We wtorek o godzinie 22:00 FC Barcelona zmierzyła się na wyjeździe z Realem Valladolid. Ekipa Xaviego zapewniła sobie już mistrzostwo i nie zaprezentowała się z dobrej strony. Rywale z kolei walczą o utrzymanie i bardziej zależało im na zwycięstwie. Ostatecznie starcie zakończyło się porażką FC Barcelony 1:3.
Jedynego gola dla katalońskiego klubu strzelił Robert Lewandowski. Polak dokonał tego w końcówce meczu. Dzięki tej bramce jest już o krok od sięgnięcia po koronę króla strzelców. Jest liderem klasyfikacji z 23 golami na koncie i ma sześć bramek przewagi nad drugim Karimem Benzemą. Po meczu Xavi skomentował trafienie Lewandowskiego oraz podsumował grę drużyny.
- Trudno nam się przygotować do tych meczów, ponieważ cel został osiągnięty (mistrzostwo Hiszpanii - przyp. red.), a ten wynik jest spowodowany rozluźnieniem. Dwa nasze błędy spowodowały dwie pierwsze bramki. Próbowaliśmy wrócić do gry, ale wynik jest sprawiedliwy. Potrzebowali zwycięstwa. Mieliśmy spore obciążenie przez cały rok, ale te mecze też się liczą. Chcieliśmy pokazać się z dobrej strony, co nam nie wyszło. Jedyną pozytywną rzeczą w tym meczu był gol Lewandowskiego, który jest kolejnym krokiem w stronę sięgnięcia po koronę króla strzelców - powiedział po meczu.
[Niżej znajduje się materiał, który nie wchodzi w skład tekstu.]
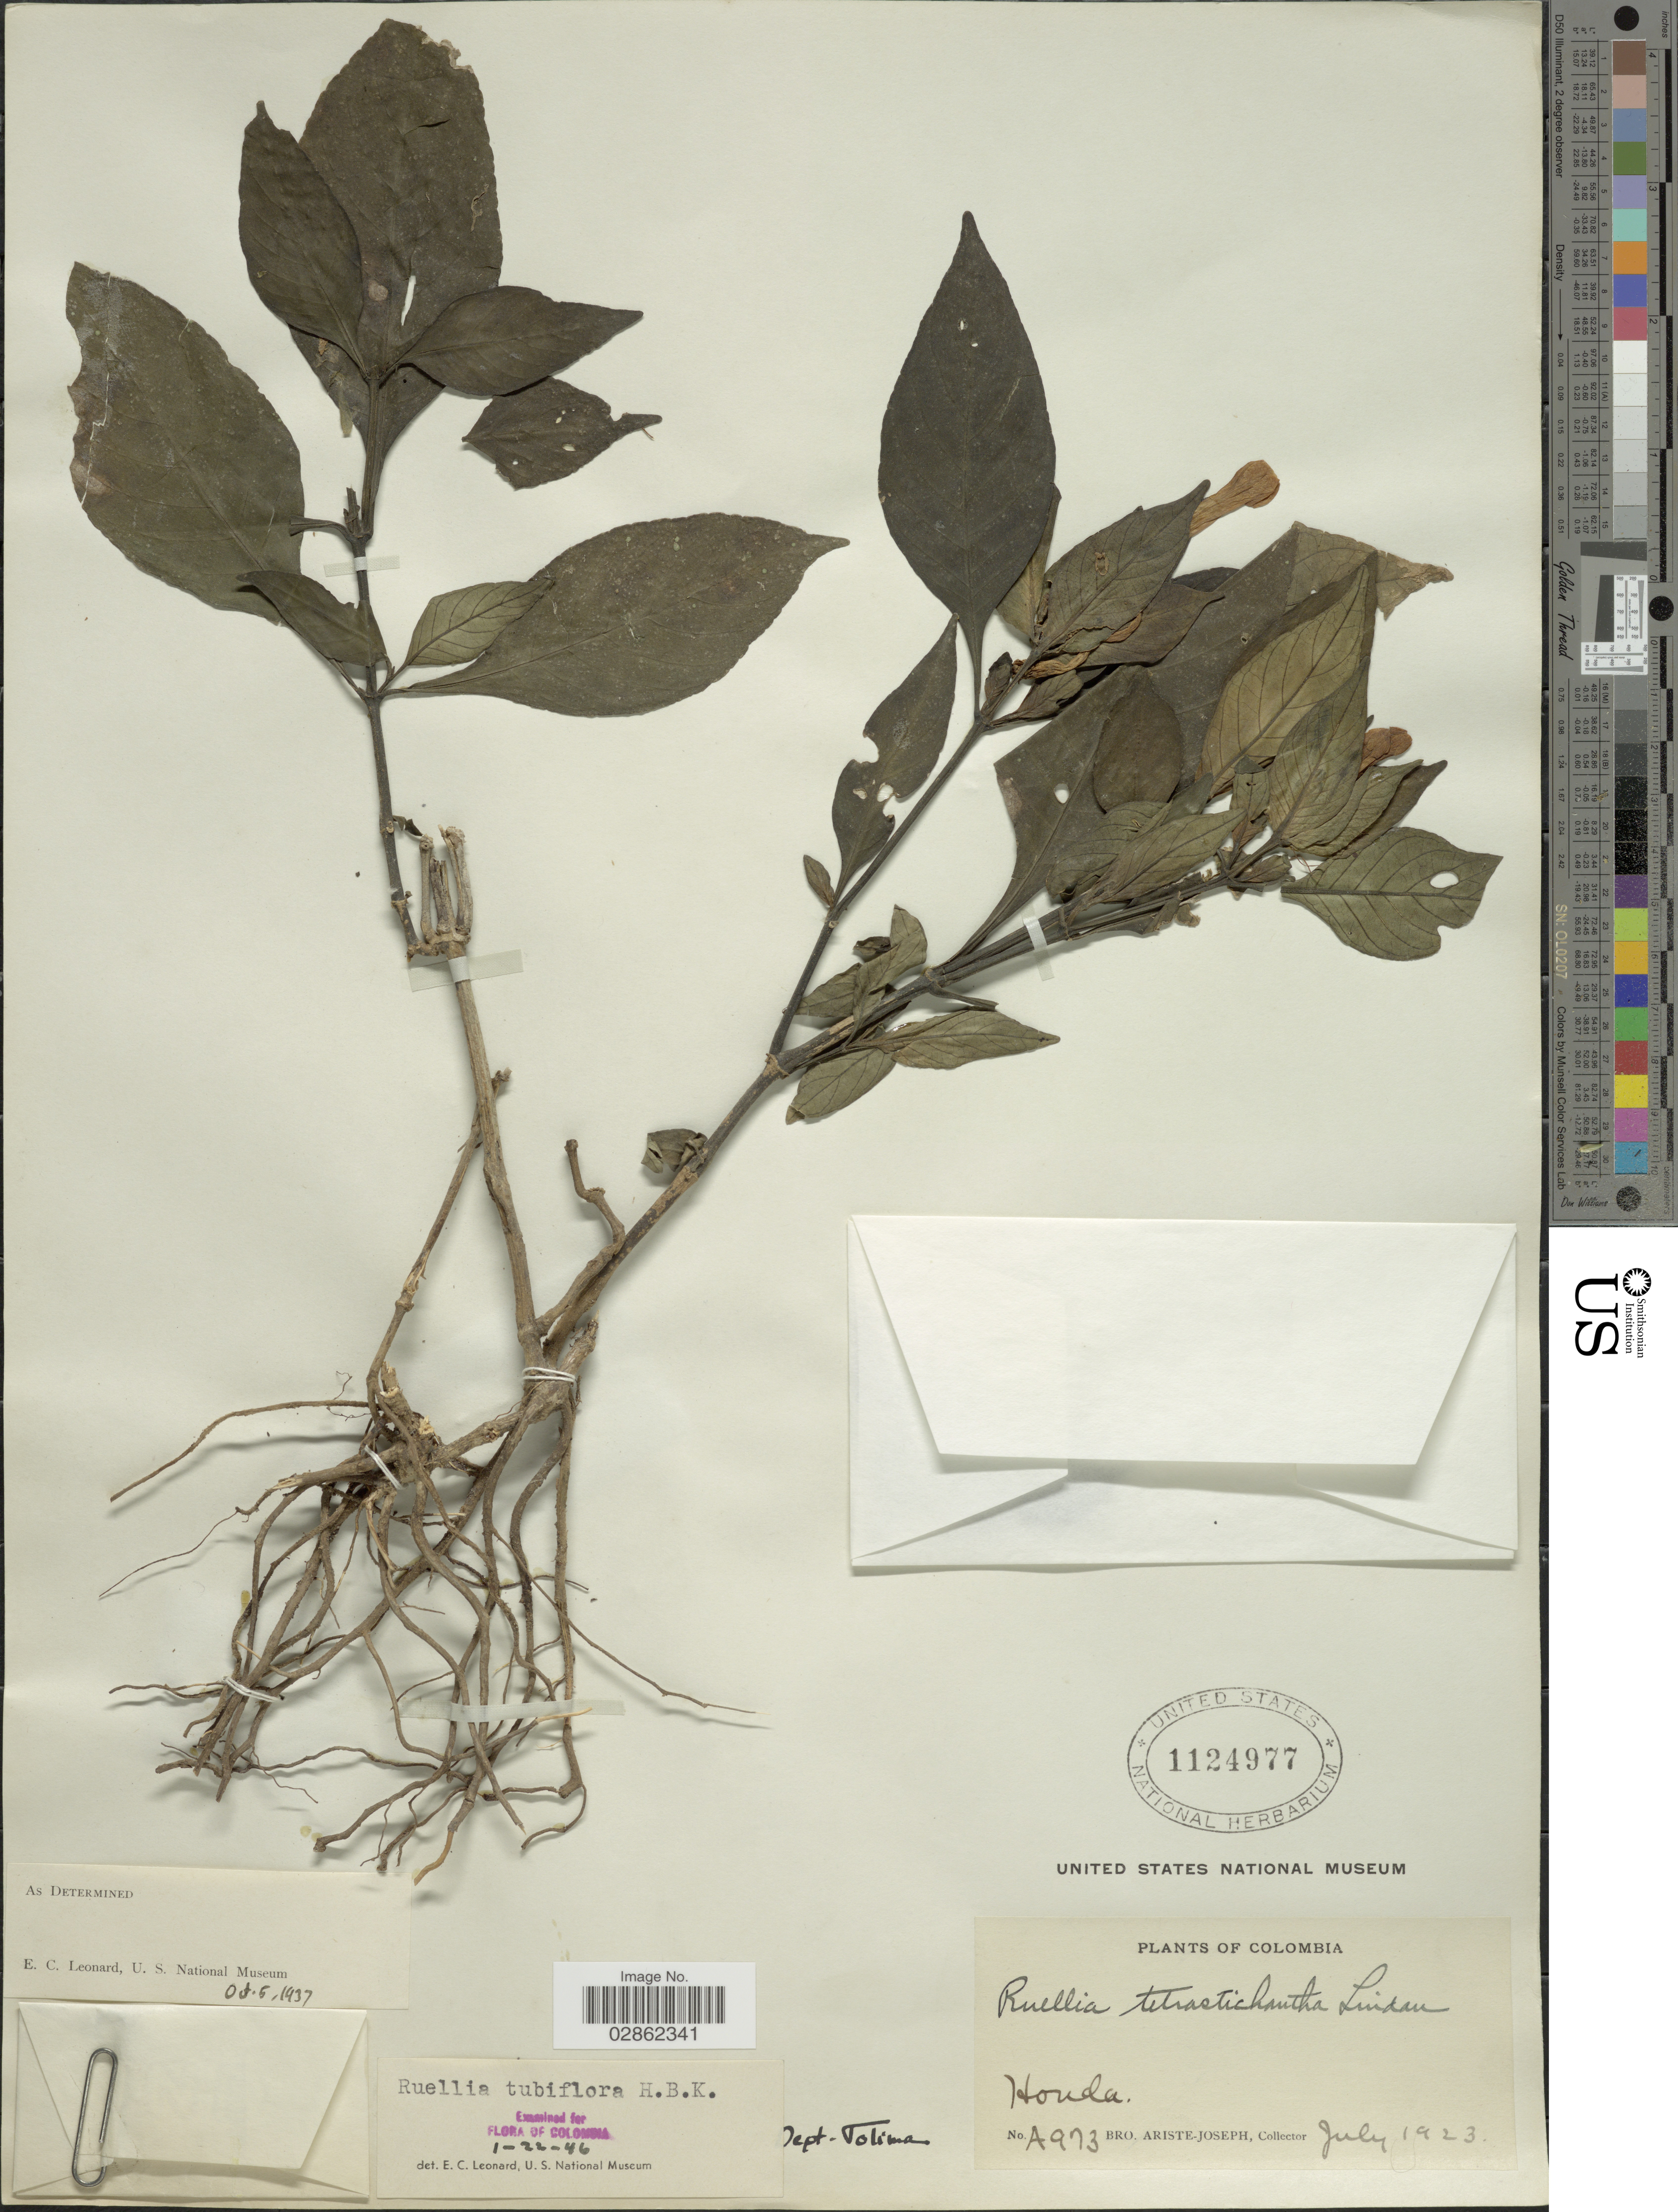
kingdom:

Więcej tego rodzaju treści znajdziesz na stronie głównej Gazeta.pl
Real Valladolid odniósł kluczowe zwycięstwo w kontekście walki o utrzymanie. Po pokonaniu FC Barcelony wydostał się ze strefy spadkowej. Obecnie zajmuje 17. miejsce i ma 38 punktów, o trzy więcej niż 18. Getafe. Ma jednak jeden mecz rozegrany więcej. W dwóch ostatnich meczach Real zagra z Almerią oraz Getafe. FC Barcelonie z kolei pozostały spotkania z Mallorką i Celtą Vigo.